Problem details
Reproduce the passage of the text about Fuzzy and Boomer from "We sniffed around" up to and including "I real well.".

--- Study text Enclosed Below ---

Mom told us dogs that Dad wanted to NOT have to build fences anymore and look at what he has to do now—the whole west side of the place, the ditch company took out the whole north side and the whole east side.  He will have lots and lots of fences to fix now.  Although, there is a possibility that maybe the west side will be fixed with help.

The Ditch Company will probably NOT do the work on the north and east side so Dad and Mom will get to do those fences.

Building fences are not easy, it isn’t stringing the wire that is hard, and it’s digging the fence post.

Of course, us dogs get to go help.  We really enjoy helping out there, we really do!

Almost back home I wanted off.  Boomer found some deer tracks and bayed at me to “come smell.”

So Mom helped me off.

We sniffed around for some time.  Mom got tired of waiting and went back in.  I came back after I checked out all the news out there.

Fuzzy

The Adventures of Fuzzy and Boomer on Friday — Spring

Boy is it ever hot in the house anymore!  Fuzzy and I used to love to be in the house, I would lie next to the fire and let it cook me and Fuzzy would lie next to Mom’s chair so she could pet on him randomly!

We try it now, but it gets way to miserable real fast.

Mom has us sleeping outside again, which suits Fuzzy and I real well.

The dog houses are warm, sometimes so warm Fuzzy stays outside of the dog house until the air cools down enough the dog houses feel good.  I stay out with him for some time also.  I do go into the dog houses much faster than Fuzz, but that is really so I can get the side I want to sleep in.

So anyway we love being back outside…there is so much to do, and to see who is walking through the place.  Wonderful!!!

--- End of Enclosed Study text ---
--- Supplied material Enclosed Below ---

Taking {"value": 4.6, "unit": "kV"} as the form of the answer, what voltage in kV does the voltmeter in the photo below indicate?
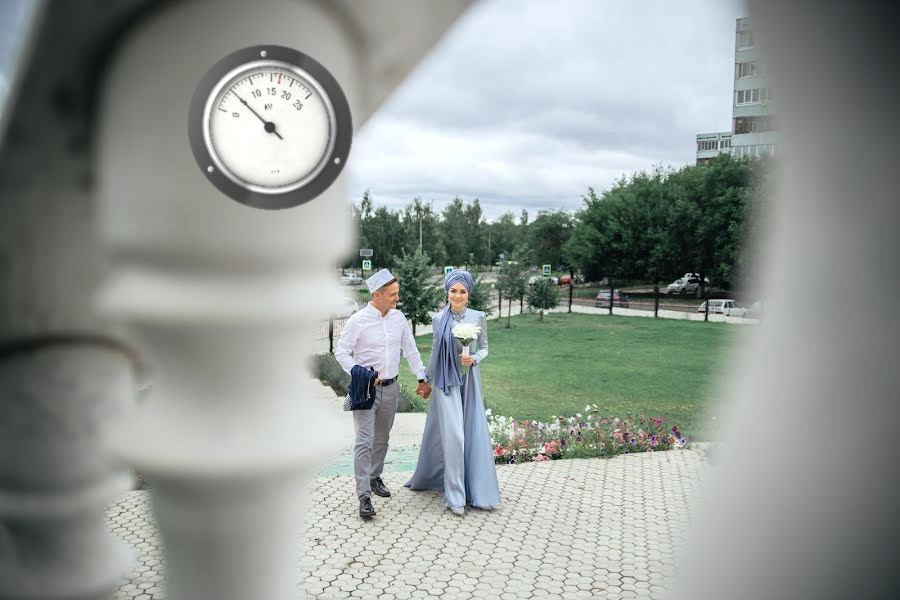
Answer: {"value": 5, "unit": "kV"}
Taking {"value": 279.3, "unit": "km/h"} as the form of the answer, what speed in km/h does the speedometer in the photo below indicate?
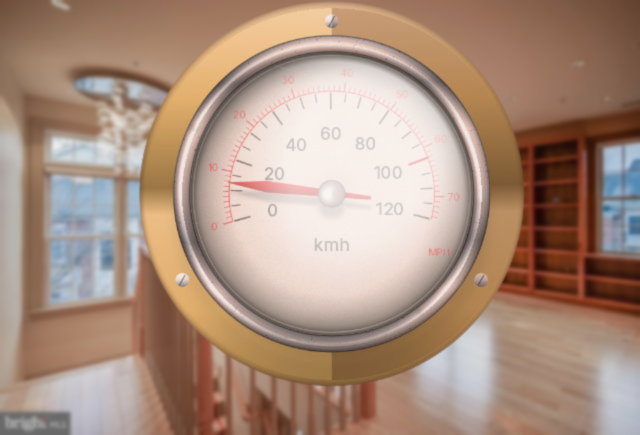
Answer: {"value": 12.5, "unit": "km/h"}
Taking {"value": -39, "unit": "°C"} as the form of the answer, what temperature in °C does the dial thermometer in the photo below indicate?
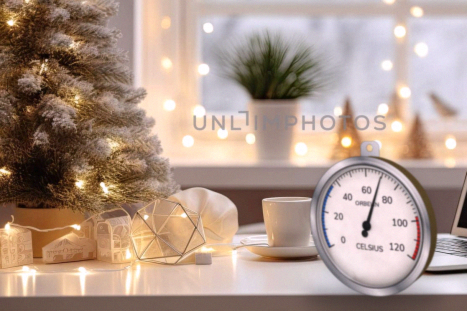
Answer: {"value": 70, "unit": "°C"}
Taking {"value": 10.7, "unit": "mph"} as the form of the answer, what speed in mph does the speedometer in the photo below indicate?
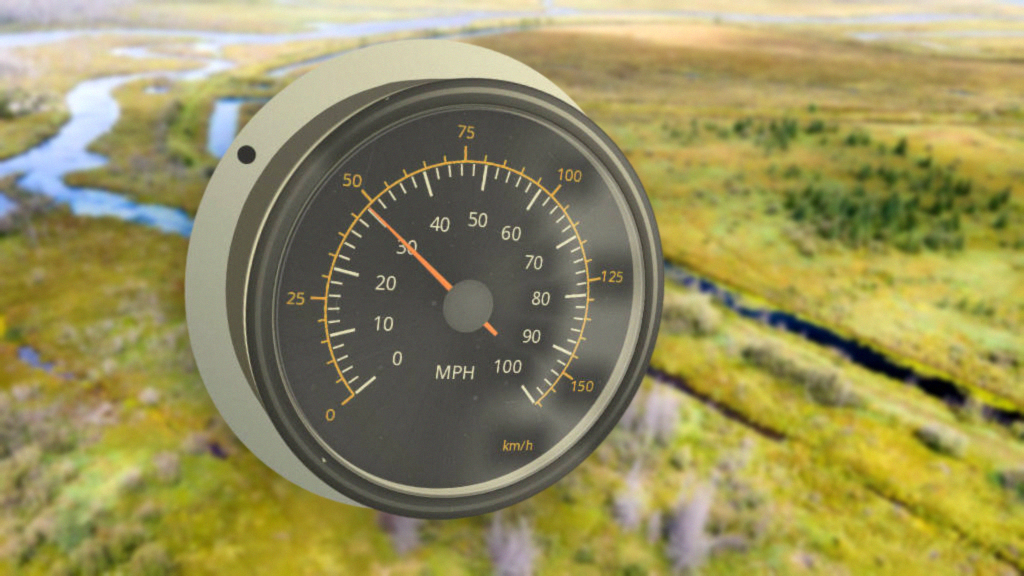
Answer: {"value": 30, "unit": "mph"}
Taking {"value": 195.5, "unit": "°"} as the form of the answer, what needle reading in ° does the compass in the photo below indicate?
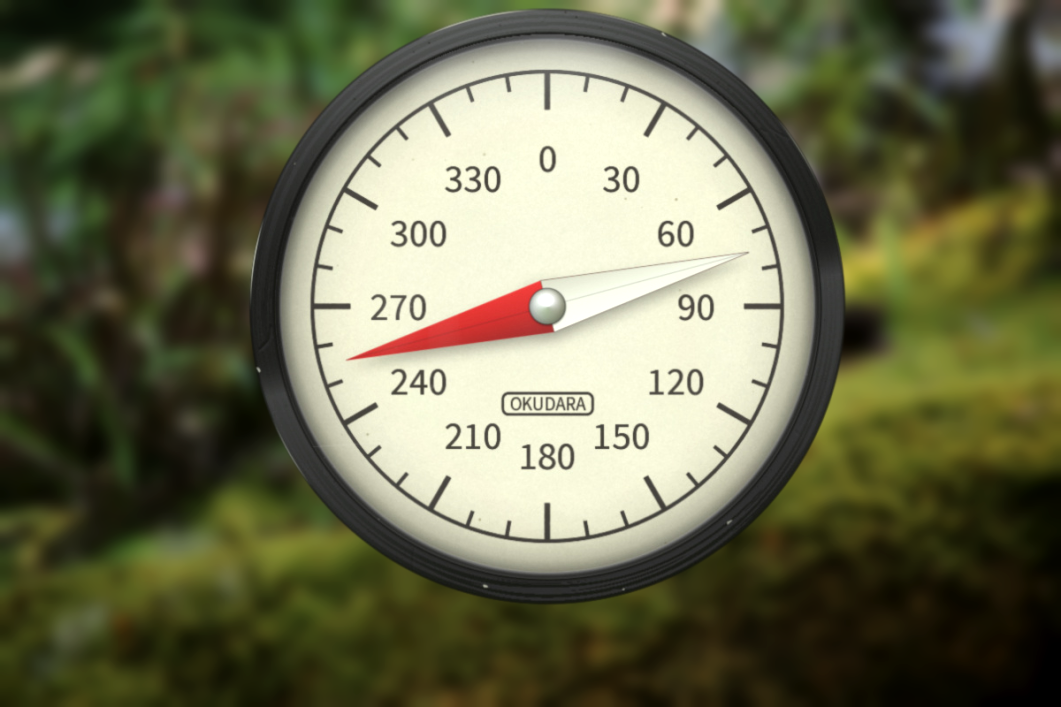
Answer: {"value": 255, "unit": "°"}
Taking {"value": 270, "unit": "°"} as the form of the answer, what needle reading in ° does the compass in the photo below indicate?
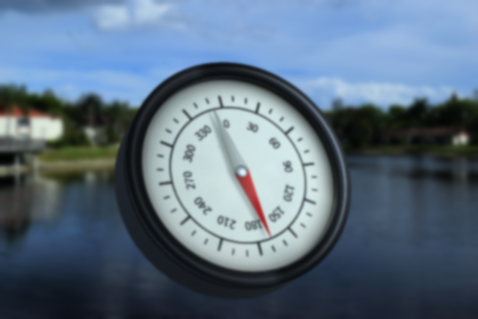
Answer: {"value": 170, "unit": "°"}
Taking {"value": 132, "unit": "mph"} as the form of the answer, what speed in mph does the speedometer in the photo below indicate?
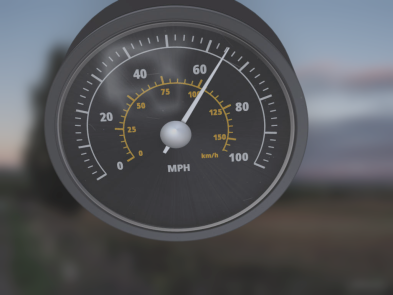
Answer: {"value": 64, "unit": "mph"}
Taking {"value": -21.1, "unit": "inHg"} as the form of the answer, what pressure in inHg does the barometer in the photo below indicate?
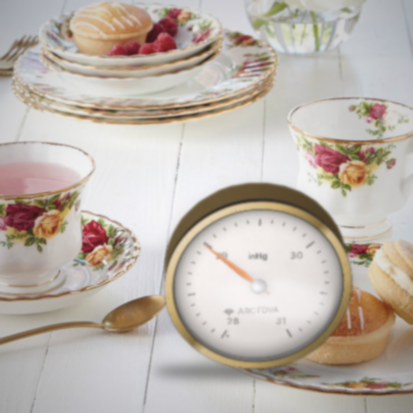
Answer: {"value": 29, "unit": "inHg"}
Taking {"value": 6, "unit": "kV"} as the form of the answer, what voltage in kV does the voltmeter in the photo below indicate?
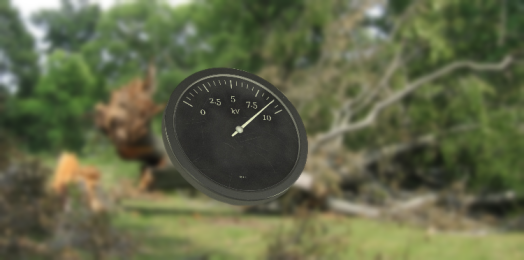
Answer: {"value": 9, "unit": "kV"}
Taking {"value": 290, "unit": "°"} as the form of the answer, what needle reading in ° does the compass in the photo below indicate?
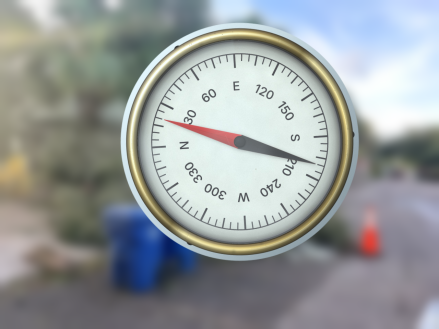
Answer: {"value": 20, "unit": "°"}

--- End of Enclosed Supplied material ---

Your solution
We sniffed around for some time.  Mom got tired of waiting and went back in.  I came back after I checked out all the news out there.

Fuzzy

The Adventures of Fuzzy and Boomer on Friday — Spring

Boy is it ever hot in the house anymore!  Fuzzy and I used to love to be in the house, I would lie next to the fire and let it cook me and Fuzzy would lie next to Mom’s chair so she could pet on him randomly!

We try it now, but it gets way to miserable real fast.

Mom has us sleeping outside again, which suits Fuzzy and I real well.